§ TASK INSTRUCTIONS
Copy every line below word for word, but leave the pictures out of your answer.

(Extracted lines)
····················

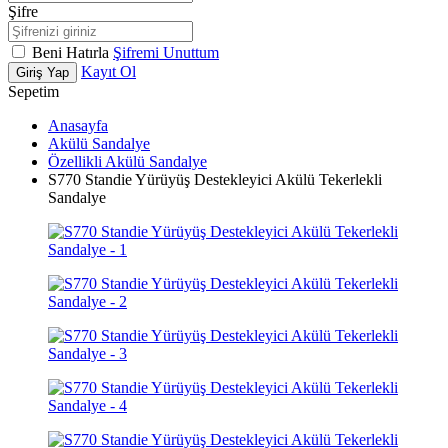
Şifre
Beni Hatırla
Şifremi Unuttum
Kayıt Ol
Giriş Yap
Sepetim
Anasayfa
Akülü Sandalye
Özellikli Akülü Sandalye
S770 Standie Yürüyüş Destekleyici Akülü Tekerlekli
Sandalye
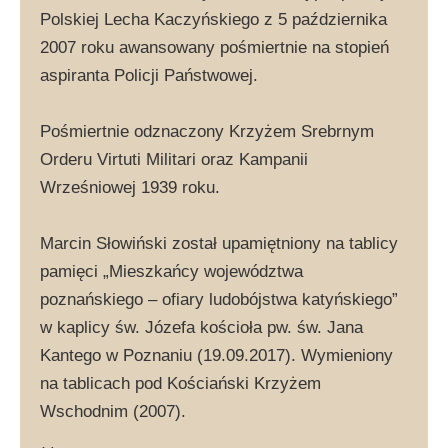
Polskiej Lecha Kaczyńskiego z 5 października
2007 roku awansowany pośmiertnie na stopień
aspiranta Policji Państwowej.
Pośmiertnie odznaczony Krzyżem Srebrnym
Orderu Virtuti Militari oraz Kampanii
Wrześniowej 1939 roku.
Marcin Słowiński został upamiętniony na tablicy
pamięci „Mieszkańcy województwa
poznańskiego – ofiary ludobójstwa katyńskiego”
w kaplicy św. Józefa kościoła pw. św. Jana
Kantego w Poznaniu (19.09.2017). Wymieniony
na tablicach pod Kościański Krzyżem
Wschodnim (2007).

····················

§ ANSWER AREA
Şifre
Beni Hatırla
Şifremi Unuttum
Kayıt Ol
Giriş Yap
Sepetim
Anasayfa
Akülü Sandalye
Özellikli Akülü Sandalye
S770 Standie Yürüyüş Destekleyici Akülü Tekerlekli
Sandalye
Polskiej Lecha Kaczyńskiego z 5 października
2007 roku awansowany pośmiertnie na stopień
aspiranta Policji Państwowej.
Pośmiertnie odznaczony Krzyżem Srebrnym
Orderu Virtuti Militari oraz Kampanii
Wrześniowej 1939 roku.
Marcin Słowiński został upamiętniony na tablicy
pamięci „Mieszkańcy województwa
poznańskiego – ofiary ludobójstwa katyńskiego”
w kaplicy św. Józefa kościoła pw. św. Jana
Kantego w Poznaniu (19.09.2017). Wymieniony
na tablicach pod Kościański Krzyżem
Wschodnim (2007).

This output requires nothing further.